EDIT 1: Since my first iterative solution was erroneous, here is a corrected version:

(define (f_i n)
  ;iterative
  (f_i-prime 2 1 0 n))

(define (f_i-prime f_x+2 f_x+1 f_x n-x)
  (cond ((= n-x 0) f_x)
        ((f_i-prime (+ f_x+2 (* 2 f_x+1) (* 3 f_x) )
                    f_x+2 
                    f_x+1 
                    (- n-x 1)))))

Answer 1

Your iterative definition will not produce correct results for most values of n.
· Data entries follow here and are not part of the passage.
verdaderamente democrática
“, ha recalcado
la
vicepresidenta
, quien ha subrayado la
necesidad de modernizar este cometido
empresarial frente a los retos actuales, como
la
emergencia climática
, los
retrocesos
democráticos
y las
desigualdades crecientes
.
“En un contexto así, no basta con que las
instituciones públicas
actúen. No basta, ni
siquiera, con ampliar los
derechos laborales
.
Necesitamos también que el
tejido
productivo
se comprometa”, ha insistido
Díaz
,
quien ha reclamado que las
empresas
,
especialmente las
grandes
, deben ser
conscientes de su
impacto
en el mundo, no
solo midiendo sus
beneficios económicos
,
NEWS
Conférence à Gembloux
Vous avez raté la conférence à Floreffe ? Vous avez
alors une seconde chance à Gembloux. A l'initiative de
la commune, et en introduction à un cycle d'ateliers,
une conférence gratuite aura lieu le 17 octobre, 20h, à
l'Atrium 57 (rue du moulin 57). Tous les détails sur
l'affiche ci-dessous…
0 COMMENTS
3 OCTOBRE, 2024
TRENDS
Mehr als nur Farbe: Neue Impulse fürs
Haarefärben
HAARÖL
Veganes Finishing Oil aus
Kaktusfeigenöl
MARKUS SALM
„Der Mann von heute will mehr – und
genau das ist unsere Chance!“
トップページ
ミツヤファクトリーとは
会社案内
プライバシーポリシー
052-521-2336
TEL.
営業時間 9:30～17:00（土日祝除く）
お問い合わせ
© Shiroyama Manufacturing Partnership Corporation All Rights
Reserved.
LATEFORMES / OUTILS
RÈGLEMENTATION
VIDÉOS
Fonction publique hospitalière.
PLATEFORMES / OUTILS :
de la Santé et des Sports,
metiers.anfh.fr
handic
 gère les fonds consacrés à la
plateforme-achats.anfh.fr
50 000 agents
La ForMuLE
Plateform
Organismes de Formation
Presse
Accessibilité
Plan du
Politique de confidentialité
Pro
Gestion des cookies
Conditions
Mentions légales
When rewriting a pure recursive function as an iterative one, one needs to keep as many accumulators as there are base cases. In the iterative step, compute the next value, store it in the first accumulator, rotate the values of all remaining accumulators and decrement the loop variable.

Here's an implementation in your style:

(define (f_i n)
  ;iterative
  ;initial values of accumulators are f(2) = 2, f(1) = 1 and f(0) = 0; loop variable is n.
  (f_i-prime 2 1 0 n))

(define (f_i-prime f-x+2 f-x+1 f-x n-x)
  (cond ((= n-x 0) f-x)   ; if n-x = 0, then n = x, so return f(x) = f(n).
        ((f_i-prime (+ f-x+2 (* 2 f-x+1) (* 3 f-x))   ; iterative step -- compute next value of f(x + 2);
                    f-x+2                             ; ... rotate all other accumulators;
                    f-x+1
                    (- n-x 1)))))                     ; ... and decrement loop variable.

One may incorporate the helper function within the main function using letrec as follows (this version differs slightly from the previous one in that the loop variable counts up from 0 to n):

(define (f-iterative n)
  (letrec
      ((f-aux
        (lambda (x f-x+2 f-x+1 f-x)
          (cond
            ((= x n) f-x)
            ((f-aux (+ x 1) (+ f-x+2 (* 2 f-x+1) (* 3 f-x)) f-x+2 f-x+1))))))
    (f-aux 0 2 1 0)))

One may also use the do expression to write the iterative version as follows:

(define (f-iterative n)
  (do
      ((x 0 (+ x 1))
       (f-x+2 2 (+ f-x+2 (* 2 f-x+1) (* 3 f-x)))
       (f-x+1 1 f-x+2)
       (f-x 0 f-x+1))
    ((= x n) f-x)))

As to your recursive definition, you may wish to memoize the results in order to decrease your algorithm's complexity, which is currently in O(3 ^ n). Memoization will improve that to linear complexity.